Find every line below that contains the word "período", treating uppercase and lowercase letters as different, and copy each of those lines in full.

——————————

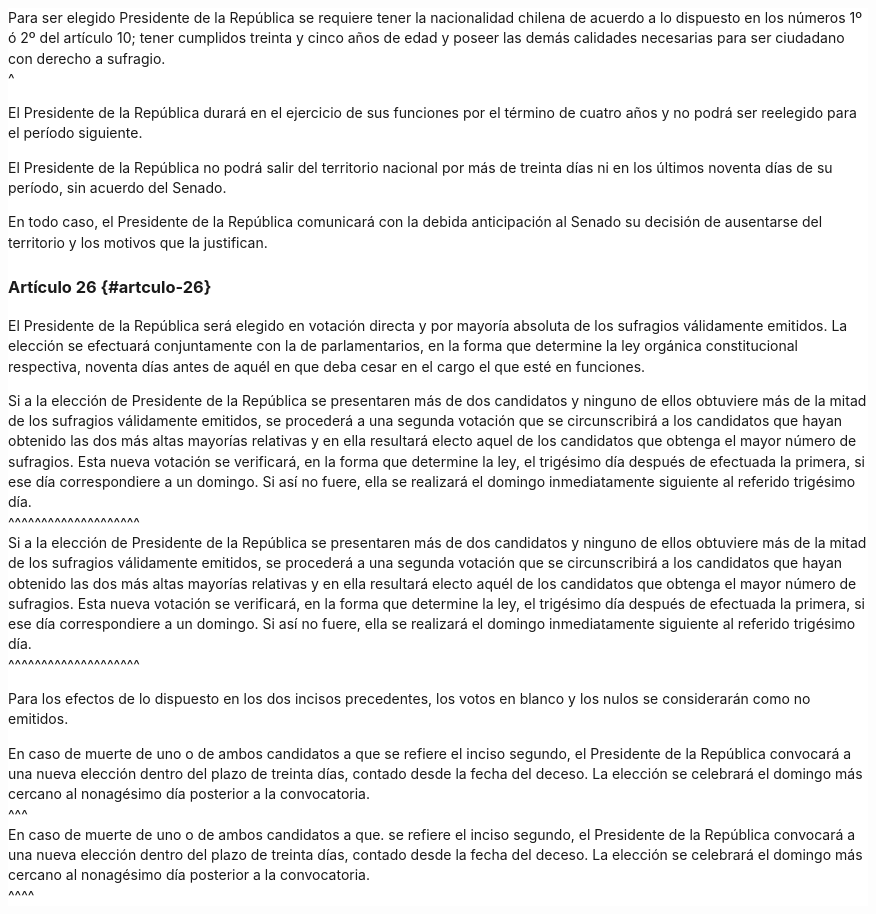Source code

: <div class="added" markdown="1">Para ser elegido Presidente de la República se requiere tener la nacionalidad chilena de acuerdo a lo dispuesto en los números 1º ó 2º del artículo 10; tener cumplidos treinta y cinco años de edad y poseer las demás calidades necesarias para ser ciudadano con derecho a sufragio.
</div>
                                                                                                                                    ^


El Presidente de la República durará en el ejercicio de sus funciones por el término de cuatro años y no podrá ser reelegido para el período siguiente.

El Presidente de la República no podrá salir del territorio nacional por más de treinta días ni en los últimos noventa días de su período, sin acuerdo del Senado.

En todo caso, el Presidente de la República comunicará con la debida anticipación al Senado su decisión de ausentarse del territorio y los motivos que la justifican.

### Artículo 26 {#artculo-26}

El Presidente de la República será elegido en votación directa y por mayoría absoluta de los sufragios válidamente emitidos. La elección se efectuará conjuntamente con la de parlamentarios, en la forma que determine la ley orgánica constitucional respectiva, noventa días antes de aquél en que deba cesar en el cargo el que esté en funciones.

<div class="removed" markdown="1">Si a la elección de Presidente de la República se presentaren más de dos candidatos y ninguno de ellos obtuviere más de la mitad de los sufragios válidamente emitidos, se procederá a una segunda votación que se circunscribirá a los candidatos que hayan obtenido las dos más altas mayorías relativas y en ella resultará electo aquel de los candidatos que obtenga el mayor número de sufragios. Esta nueva votación se verificará, en la forma que determine la ley, el trigésimo día después de efectuada la primera, si ese día correspondiere a un domingo. Si así no fuere, ella se realizará el domingo inmediatamente siguiente al referido trigésimo día.
</div>
                                                                                                                                                                                                                                                                                                                                         ^^^^^^^^^^^^^^^^^^^^

<div class="added" markdown="1">Si a la elección de Presidente de la República se presentaren más de dos candidatos y ninguno de ellos obtuviere más de la mitad de los sufragios válidamente emitidos, se procederá a una segunda votación que se circunscribirá a los candidatos que hayan obtenido las dos más altas mayorías relativas y en ella resultará electo aquél de los candidatos que obtenga el mayor número de sufragios. Esta nueva votación se verificará, en la forma que determine la ley, el trigésimo día después de efectuada la primera, si ese día correspondiere a un domingo. Si así no fuere, ella se realizará el domingo inmediatamente siguiente al referido trigésimo día.
</div>
                                                                                                                                                                                                                                                                                                                                         ^^^^^^^^^^^^^^^^^^^^


Para los efectos de lo dispuesto en los dos incisos precedentes, los votos en blanco y los nulos se considerarán como no emitidos.

<div class="removed" markdown="1">En caso de muerte de uno o de ambos candidatos a que se refiere el inciso segundo, el Presidente de la República convocará a una nueva elección dentro del plazo de treinta días, contado desde la fecha del deceso. La elección se celebrará el domingo más cercano al nonagésimo día posterior a la convocatoria.
</div>
                                                    ^^^

<div class="added" markdown="1">En caso de muerte de uno o de ambos candidatos a que. se refiere el inciso segundo, el Presidente de la República convocará a una nueva elección dentro del plazo de treinta días, contado desde la fecha del deceso. La elección se celebrará el domingo más cercano al nonagésimo día posterior a la convocatoria.
</div>
                                                    ^^^^
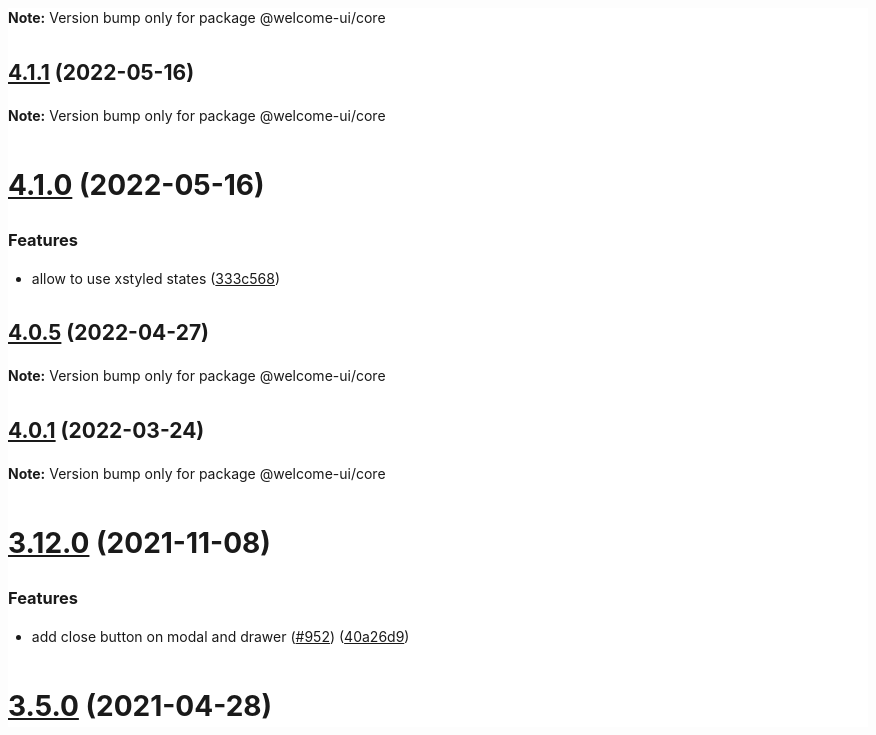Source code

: **Note:** Version bump only for package @welcome-ui/core





## [4.1.1](https://github.com/WTTJ/welcome-ui/compare/v4.1.0...v4.1.1) (2022-05-16)

**Note:** Version bump only for package @welcome-ui/core





# [4.1.0](https://github.com/WTTJ/welcome-ui/compare/v4.0.6...v4.1.0) (2022-05-16)


### Features

* allow to use xstyled states ([333c568](https://github.com/WTTJ/welcome-ui/commit/333c568708d96dfdb266c4575ef6c645217c3937))





## [4.0.5](https://github.com/WTTJ/welcome-ui/compare/v4.0.4...v4.0.5) (2022-04-27)

**Note:** Version bump only for package @welcome-ui/core





## [4.0.1](https://github.com/WTTJ/welcome-ui/compare/v4.0.0...v4.0.1) (2022-03-24)

**Note:** Version bump only for package @welcome-ui/core





# [3.12.0](https://github.com/WTTJ/welcome-ui/compare/v3.11.0...v3.12.0) (2021-11-08)


### Features

*  add close button on modal and drawer ([#952](https://github.com/WTTJ/welcome-ui/issues/952)) ([40a26d9](https://github.com/WTTJ/welcome-ui/commit/40a26d9a540dcbbdce16e61f80740fe7428a1f70))





# [3.5.0](https://github.com/WTTJ/welcome-ui/compare/v3.4.3...v3.5.0) (2021-04-28)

——————————

**Written response**
El Presidente de la República durará en el ejercicio de sus funciones por el término de cuatro años y no podrá ser reelegido para el período siguiente.
El Presidente de la República no podrá salir del territorio nacional por más de treinta días ni en los últimos noventa días de su período, sin acuerdo del Senado.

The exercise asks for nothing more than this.